Copy the listing from its beginning through the line containing "首相上級顧問が語る中国", substituting "PNW 030" for every "PNW 029" and changing nothing else. Omit the pictures.

Dataset records:
■ ■ ■
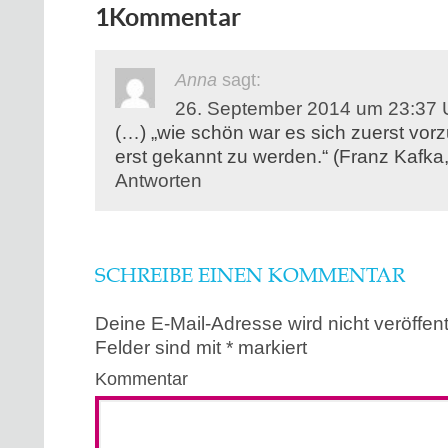
1 Kommentar
Anna
sagt:
26. September 2014 um 23:37 
(…) „wie schön war es sich zuerst vor
erst gekannt zu werden.“ (Franz Kafka
Antworten
SCHREIBE EINEN KOMMENTAR
Deine E-Mail-Adresse wird nicht veröffentl
Felder sind mit
*
markiert
Kommentar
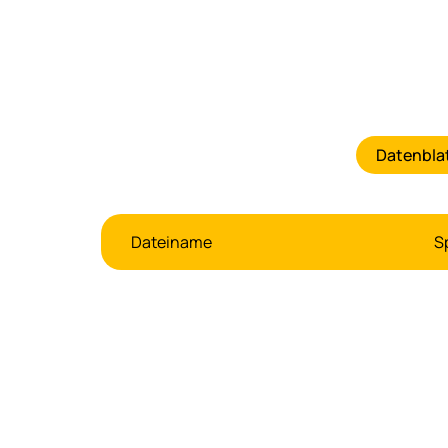
Datenbla
Dateiname
S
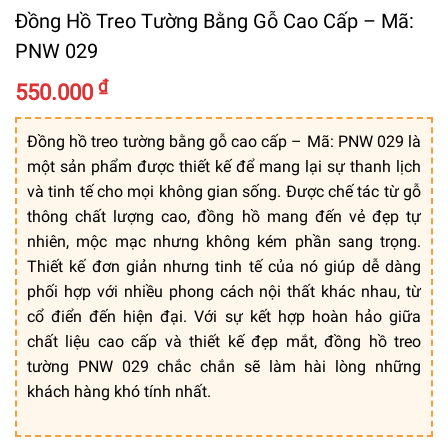
Đồng Hồ Treo Tường Bằng Gỗ Cao Cấp – Mã:
PNW 029
₫
550.000
Đồng hồ treo tường bằng gỗ cao cấp – Mã: PNW 029 là
một sản phẩm được thiết kế để mang lại sự thanh lịch
và tinh tế cho mọi không gian sống. Được chế tác từ gỗ
thông chất lượng cao, đồng hồ mang đến vẻ đẹp tự
nhiên, mộc mạc nhưng không kém phần sang trọng.
Thiết kế đơn giản nhưng tinh tế của nó giúp dễ dàng
phối hợp với nhiều phong cách nội thất khác nhau, từ
cổ điển đến hiện đại. Với sự kết hợp hoàn hảo giữa
chất liệu cao cấp và thiết kế đẹp mắt, đồng hồ treo
tường PNW 029 chắc chắn sẽ làm hài lòng những
khách hàng khó tính nhất.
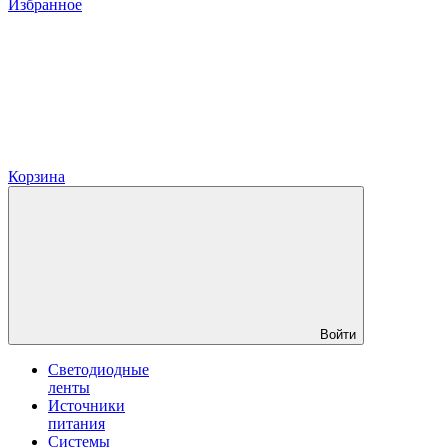
Избранное
Корзина
Войти
Светодиодные
ленты
Источники
питания
Системы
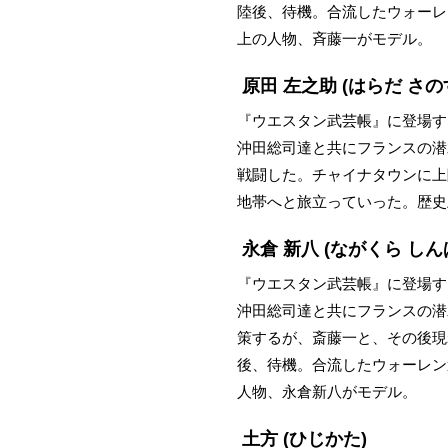
陸後、待機。合流したウォーレ
上の人物、斉藤一がモデル。
原田 左之助
(はらだ さの
『ウエスタン武芸帳』に登場す
沖田総司達と共にフランスの潜
戦闘した。チャイナタウンに上
地帯へと旅立っていった。歴史
永倉 新八
(ながくら しん
『ウエスタン武芸帳』に登場す
沖田総司達と共にフランスの潜
策するが、斎藤一と、その後現
後、待機。合流したウォーレン
人物、永倉新八がモデル。
土方
(ひじかた)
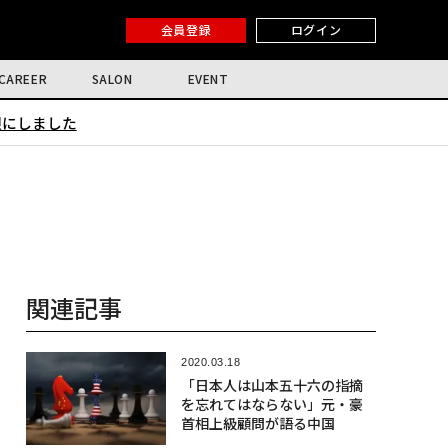
会員登録
ログイン
CAREER
SALON
EVENT
限にしました
関連記事
2020.03.18
「日本人は山本五十六の指摘
を忘れてはならない」元・豪
首相上級顧問が語る中国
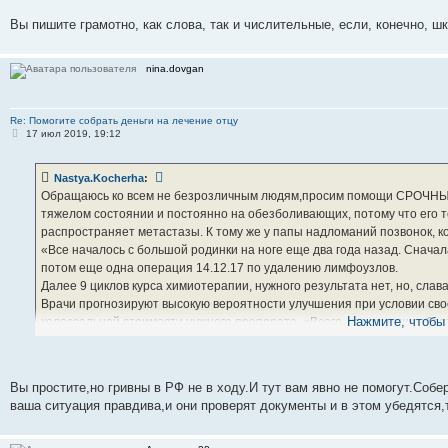
Вы пишите грамотно, как слова, так и числительные, если, конечно, ш
Вы четайте внимательней
Очень смешно обхохочешся просто,именно тогда когда твой близкий чел
увидеть ,удачи вам
nina.dovgan
Re: Помогите собрать деньги на лечение отцу
С
17 июл 2019, 19:12
о
о
б
Nastya.Kocherha
:
щ
е
Обращаюсь ко всем не безрозличным людям,просим помощи СРОЧНЫ
н
тяжелом состоянии и постоянно на обезболивающих, потому что его 
и
е
распространяет метастазы. К тому же у папы надломаний позвонок, ко
«Все началось с большой родинки на ноге еще два года назад. Снача
потом еще одна операция 14.12.17 по удалению лимфоузлов.
Далее 9 циклов курса химиотерапии, нужного результата нет, но, слав
Врачи прогнозируют высокую вероятности улучшения при условии сво
Нажмите, чтобы 
колоссальной стоимости нужного препарата. «Всего, что смогли собра
нам нужно еще 600 тысяч гривен.
Помогите, это очень большая сумма денег, нам самим не справиться, 
№ карточки 5168 7427 1200 6364 Радваньская Светлана Петровна
Вы простите,но гривны в РФ не в ходу.И тут вам явно не помогут.Соб
ваша ситуация правдива,и они проверят документы и в этом убедятся,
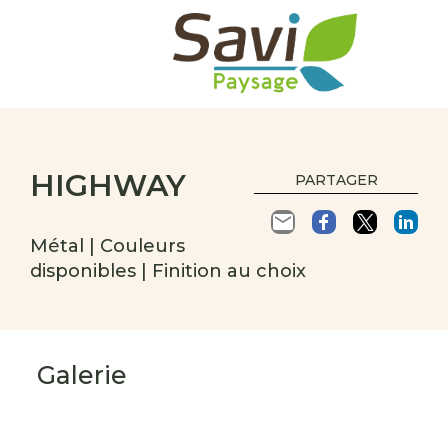
HIGHWAY
PARTAGER
Métal | Couleurs
disponibles | Finition au choix
Galerie
s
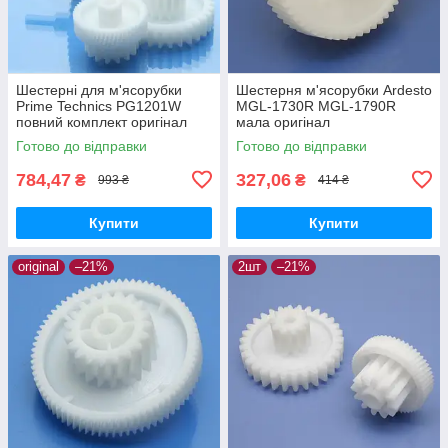
Шестерні для м'ясорубки
Шестерня м'ясорубки Ardesto
Prime Technics PG1201W
MGL-1730R MGL-1790R
повний комплект оригінал
мала оригінал
харчовий пластик
Готово до відправки
Готово до відправки
784,47
327,06
₴
₴
993 ₴
414 ₴
Купити
Купити
original
–21%
2шт
–21%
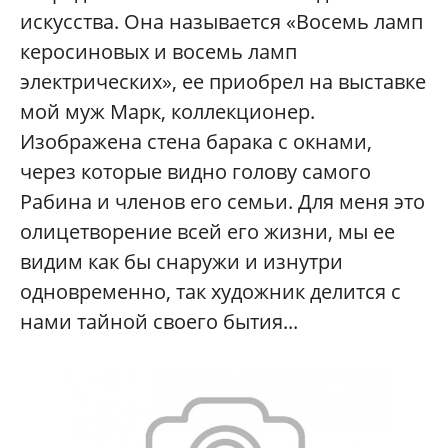
искусства. Она называется «Восемь ламп
керосиновых и восемь ламп
электрических», ее приобрел на выставке
мой муж Марк, коллекционер.
Изображена стена барака с окнами,
через которые видно голову самого
Рабина и членов его семьи. Для меня это
олицетворение всей его жизни, мы ее
видим как бы снаружи и изнутри
одновременно, так художник делится с
нами тайной своего бытия...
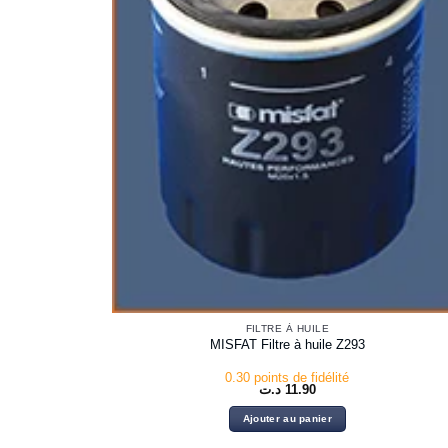
FILTRE À HUILE
MISFAT Filtre à huile Z293
0.30 points de fidélité
د.ت
11.90
Ajouter au panier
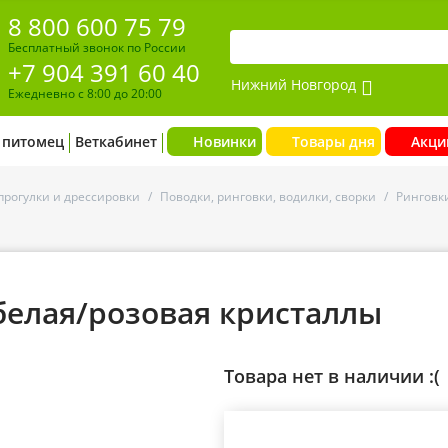
8 800 600 75 79
Бесплатный звонок по России
+7 904 391 60 40
Нижний Новгород
Ежедневно с 8:00 до 20:00
 питомец
Веткабинет
Новинки
Товары дня
Акци
прогулки и дрессировки
/
Поводки, ринговки, водилки, сворки
/
Ринговк
белая/розовая кристаллы
Товара нет в наличии :(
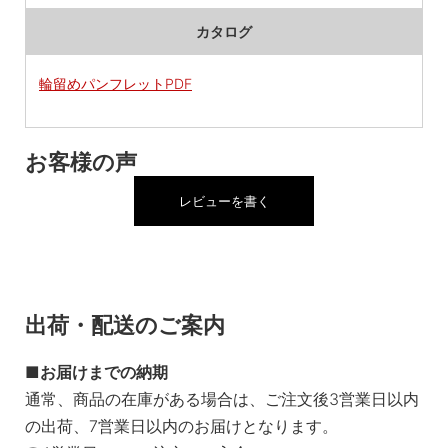
カタログ
輪留めパンフレットPDF
お客様の声
レビューを書く
出荷・配送のご案内
お届けまでの納期
通常、商品の在庫がある場合は、ご注文後3営業日以内
の出荷、7営業日以内のお届けとなります。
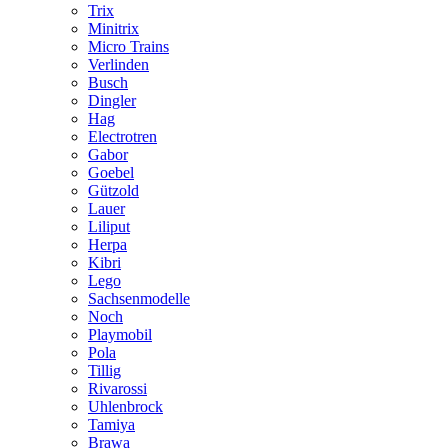
Trix
Minitrix
Micro Trains
Verlinden
Busch
Dingler
Hag
Electrotren
Gabor
Goebel
Gützold
Lauer
Liliput
Herpa
Kibri
Lego
Sachsenmodelle
Noch
Playmobil
Pola
Tillig
Rivarossi
Uhlenbrock
Tamiya
Brawa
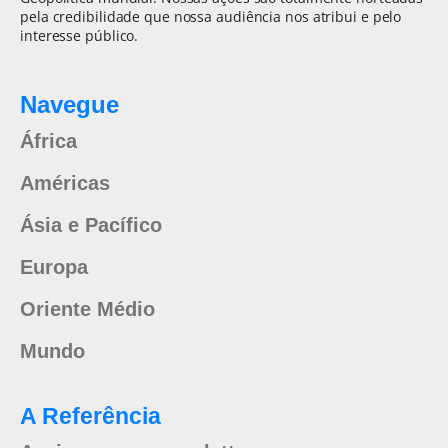
pela credibilidade que nossa audiência nos atribui e pelo
interesse público.
Navegue
África
Américas
Ásia e Pacífico
Europa
Oriente Médio
Mundo
A Referência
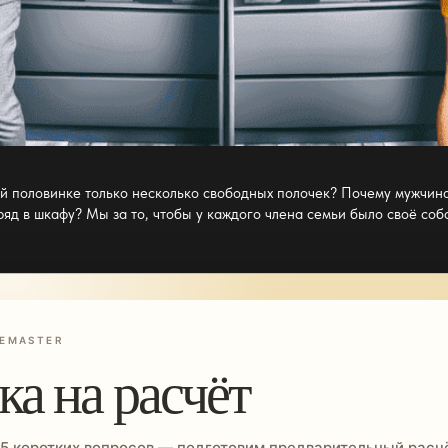
й половинке только несколько свободных полочек? Почему мужчина 
яд в шкафу? Мы за то, чтобы у каждого члена семьи было
своё соб
EMASTER
ка на расчёт
 5 коротких вопросов — подготовим предварительный расчё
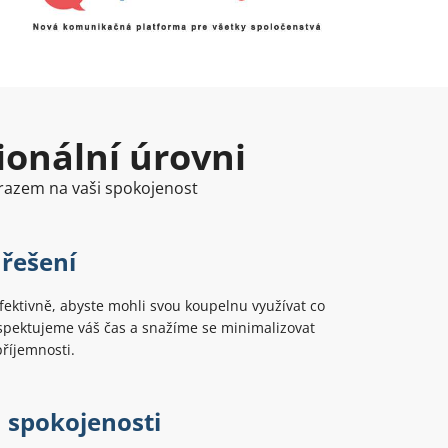
ionální úrovni
ůrazem na vaši spokojenost
 řešení
ektivně, abyste mohli svou koupelnu využívat co
spektujeme váš čas a snažíme se minimalizovat
příjemnosti.
 spokojenosti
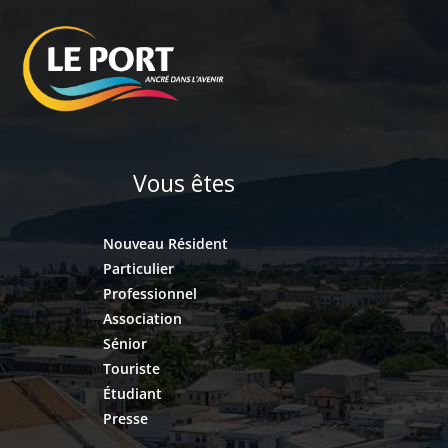
Vous êtes
Nouveau Résident
Particulier
Professionnel
Association
Sénior
Touriste
Étudiant
Presse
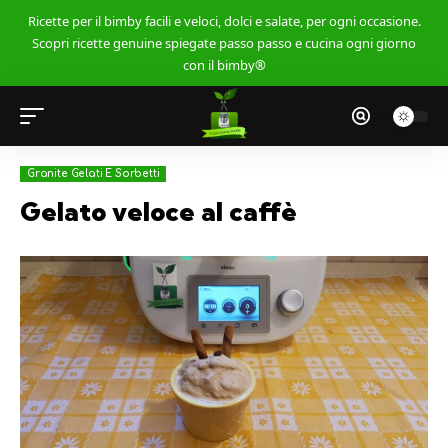
Ricette per il bimby facili e veloci, dolci e salate, per ogni occasione.
Scopri ricette genuine spiegate passo passo e cucina ogni giorno
con il bimby®
Granite Gelati E Sorbetti
Gelato veloce al caffè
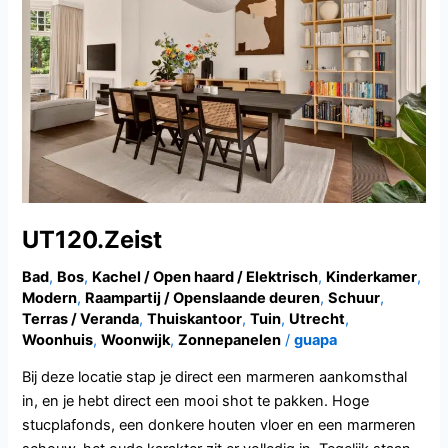
UT120.Zeist
Bad
,
Bos
,
Kachel / Open haard / Elektrisch
,
Kinderkamer
,
Modern
,
Raampartij / Openslaande deuren
,
Schuur
,
Terras / Veranda
,
Thuiskantoor
,
Tuin
,
Utrecht
,
Woonhuis
,
Woonwijk
,
Zonnepanelen
/
guapa
Bij deze locatie stap je direct een marmeren aankomsthal
in, en je hebt direct een mooi shot te pakken. Hoge
stucplafonds, een donkere houten vloer en een marmeren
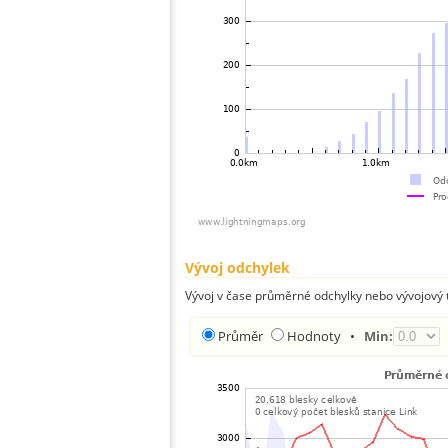
Vývoj odchylek
Vývoj v čase průměrné odchylky nebo vývojový t
Průměr
Hodnoty
•
Min:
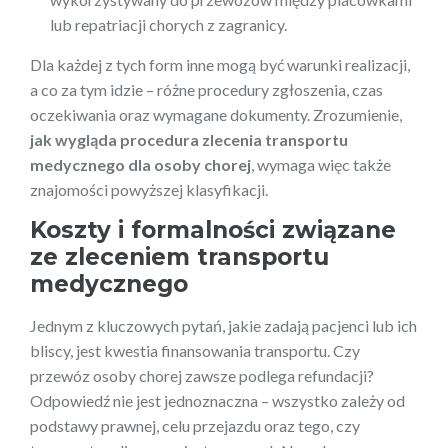
lub repatriacji chorych z zagranicy.
Dla każdej z tych form inne mogą być warunki realizacji,
a co za tym idzie – różne procedury zgłoszenia, czas
oczekiwania oraz wymagane dokumenty. Zrozumienie,
jak wygląda procedura zlecenia transportu
medycznego dla osoby chorej
, wymaga więc także
znajomości powyższej klasyfikacji.
Koszty i formalności związane
ze zleceniem transportu
medycznego
Jednym z kluczowych pytań, jakie zadają pacjenci lub ich
bliscy, jest kwestia finansowania transportu. Czy
przewóz osoby chorej zawsze podlega refundacji?
Odpowiedź nie jest jednoznaczna – wszystko zależy od
podstawy prawnej, celu przejazdu oraz tego, czy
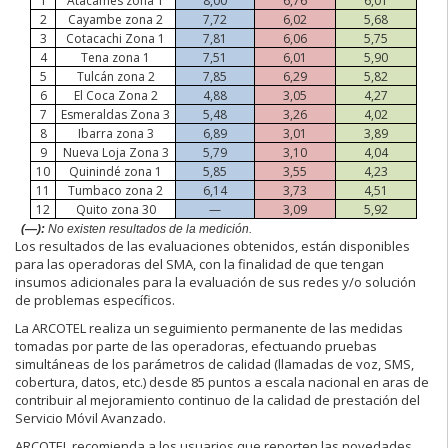
1
Atacames
zona 1
8,00
6,76
6,01
2
Cayambe zona 2
7,72
6,02
5,68
3
Cotacachi Zona 1
7,81
6,06
5,75
4
Tena zona 1
7,51
6,01
5,90
5
Tulcán zona 2
7,85
6,29
5,82
6
El Coca Zona 2
4,88
3,05
4,27
7
Esmeraldas Zona 3
5,48
3,26
4,02
8
Ibarra zona 3
6,89
3,01
3,89
9
Nueva Loja Zona 3
5,79
3,10
4,04
10
Quinindé zona 1
5,85
3,55
4,23
11
Tumbaco zona 2
6,14
3,73
4,51
12
Quito zona 30
—
3,09
5,92
(—):
No existen resultados de la medición.
Los resultados de las evaluaciones obtenidos, están disponibles
para las operadoras del SMA, con la finalidad de que tengan
insumos adicionales para la evaluación de sus redes y/o solución
de problemas específicos.
La ARCOTEL realiza un seguimiento permanente de las medidas
tomadas por parte de las operadoras, efectuando pruebas
simultáneas de los parámetros de calidad (llamadas de voz, SMS,
cobertura, datos, etc.) desde 85 puntos a escala nacional en aras de
contribuir al mejoramiento continuo de la calidad de prestación del
Servicio Móvil Avanzado.
ARCOTEL recomienda a los usuarios que reporten las novedades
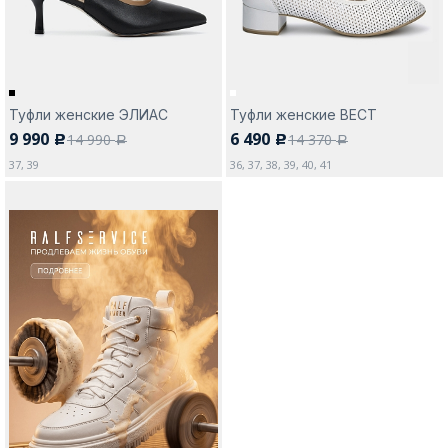
Туфли женские ЭЛИАС
Туфли женские ВЕСТ
9 990
6 490
14 990
14 370
c
c
a
a
37, 39
36, 37, 38, 39, 40, 41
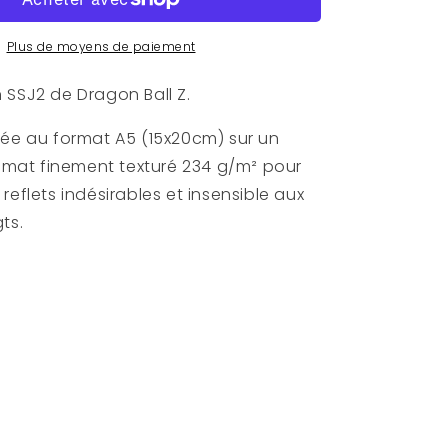
A5
Plus de moyens de paiement
 SSJ2 de Dragon Ball Z.
mée au format A5 (15x20cm) sur un
n mat finement texturé 234 g/m² pour
reflets indésirables et insensible aux
gts.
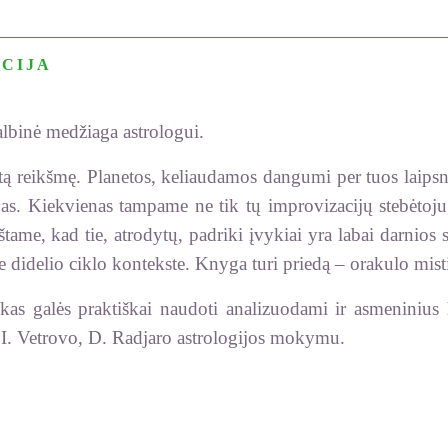
CIJA
lbinė medžiaga astrologui.
itą reikšmę. Planetos, keliaudamos dangumi per tuos laipsn
as. Kiekvienas tampame ne tik tų improvizacijų stebėtoju,
ame, kad tie, atrodytų, padriki įvykiai yra labai darnios s
 didelio ciklo kontekste. Knyga turi priedą – orakulo mist
ikas galės praktiškai naudoti analizuodami ir asmeninius ho
, I. Vetrovo, D. Radjaro astrologijos mokymu.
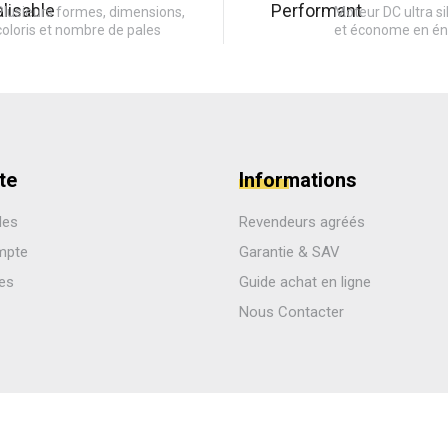
Plusieurs formes, dimensions,
Moteur DC ultra si
coloris et nombre de pales
et économe en én
te
Informations
des
Revendeurs agréés
mpte
Garantie & SAV
les
Guide achat en ligne
Nous Contacter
■ ■ ■
◆ SOLUTION TO THE PROBLEM
1 Kommentar
Anna
sagt:
26. September 2014 um 23:37 
(…) „wie schön war es sich zuerst vor
erst gekannt zu werden.“ (Franz Kafka
Antworten
SCHREIBE EINEN KOMMENTAR
Deine E-Mail-Adresse wird nicht veröffentl
Felder sind mit
*
markiert
Kommentar
Datenbla
Dateiname
S
Đồng Hồ Treo Tường Bằng Gỗ Cao Cấp – Mã:
PNW 030
₫
550.000
Đồng hồ treo tường bằng gỗ cao cấp – Mã: PNW 030 là
một sản phẩm được thiết kế để mang lại sự thanh lịch
và tinh tế cho mọi không gian sống. Được chế tác từ gỗ
thông chất lượng cao, đồng hồ mang đến vẻ đẹp tự
nhiên, mộc mạc nhưng không kém phần sang trọng.
Thiết kế đơn giản nhưng tinh tế của nó giúp dễ dàng
phối hợp với nhiều phong cách nội thất khác nhau, từ
cổ điển đến hiện đại. Với sự kết hợp hoàn hảo giữa
chất liệu cao cấp và thiết kế đẹp mắt, đồng hồ treo
tường PNW 030 chắc chắn sẽ làm hài lòng những
khách hàng khó tính nhất.
Избранное
Корзина
Войти
Светодиодные
ленты
Источники
питания
Системы
陸後、待機。合流したウォーレ
上の人物、斉藤一がモデル。
原田 左之助
(はらだ さの
『ウエスタン武芸帳』に登場す
沖田総司達と共にフランスの潜
戦闘した。チャイナタウンに上
地帯へと旅立っていった。歴史
永倉 新八
(ながくら しん
『ウエスタン武芸帳』に登場す
沖田総司達と共にフランスの潜
策するが、斎藤一と、その後現
後、待機。合流したウォーレン
人物、永倉新八がモデル。
土方
(ひじかた)
会員登録
ログイン
CAREER
SALON
EVENT
限にしました
関連記事
2020.03.18
「日本人は山本五十六の指摘
を忘れてはならない」元・豪
首相上級顧問が語る中国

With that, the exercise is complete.